My sympathies - textbook/test/exam questions ought to be rigorously set.

Last edited:

#### CM_Tutor

##### Moderator
Moderator

I originally took the question to mean that you were given that the %Fe in goethite was 31%, but I did not stop to consider whether this is reasonable - and it isn't.

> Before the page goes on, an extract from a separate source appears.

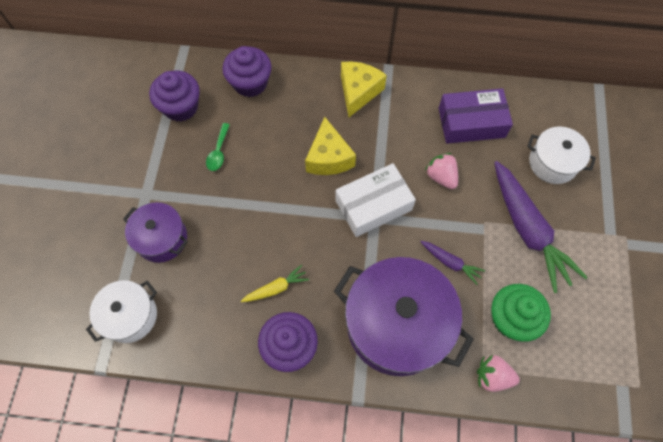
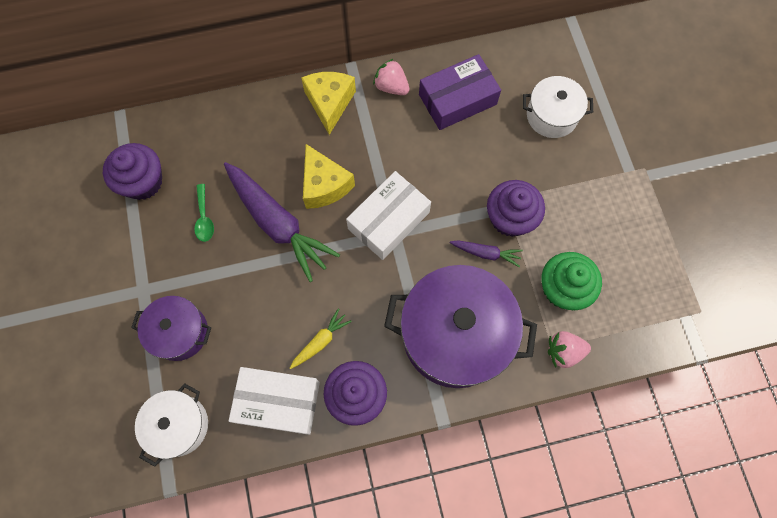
camera: 20 degrees left, 5 degrees up
purple cupcake [223,46,272,97] -> purple cupcake moved to [487,180,545,237]
pink strawberry [425,153,458,189] -> pink strawberry moved to [373,59,410,95]
purple carrot [494,161,588,293] -> purple carrot moved to [224,162,340,282]
none -> white box [229,367,320,435]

As @Eagle Mum has correctly pointed out, the %Fe in goethite is

\bg_white \begin{align*} %\text{Fe in goethite}&=\frac{\text{M}(\text{Fe})}{\text{M}(\text{FeO}(\text{OH}))} \times \frac{100}{1} \\ &= \frac{55.85}{55.85+2 \times 15.9994 + 1.0080} \times \frac{100}{1} \\ &= \frac{55.85}{88.8568} \times \frac{100}{1} \\ &= 62.853...% \\ &\approx 62.85% \quad (\text{4 sig. fig.}) \end{align*}

So, if you need 2000 kg of Fe, the mass of goethite required is

\bg_white \begin{align*} %\text{Fe in goethite}&=\frac{\text{m(Fe) required}}{\text{m(FeO(OH)) required}} \times \frac{100}{1} \\ \frac{62.853...}{100} &= \frac{2000\text{ kg}}{\text{m(FeO(OH)) required}} \\ \text{m(FeO(OH)) required}&= \frac{2000}{0.62853...} \\ &= 3181.98...\text{ kg} \\ &\approx 3182\text{ kg} \quad (\text{4 sig. fig.}) \end{align*}

And if the ore is 31% goethite, then the mass of ore required is

\bg_white \begin{align*} \text{%goethite in ore}&=\frac{\text{m(goethite) required}}{\text{m(ore) required}} \times \frac{100}{1} \\ \frac{31}{100} &= \frac{3181.98...\text{ kg}}{\text{m(ore) required}} \\ \text{m(ore) required}&= \frac{3181.98...}{0.31} \\ &= 10264.45...\text{ kg} \\ &\approx 10.26\text{ tonne} \quad (\text{4 sig. fig.}) \end{align*}

So, 10.26 tonne of ore is required to obtain 3182 kg of goethite, and thus to obtain 2000 kg of Fe after extraction and purification, etc.

#### Eagle Mum

##### Active Member
Yes, I agree with CM_Tutor in such circumstances as this question it’s best to ATQ with 3182 kg of goethite AND add that 10.26 tonnes of ore are required to obtain the required amount of goethite and therefore Fe.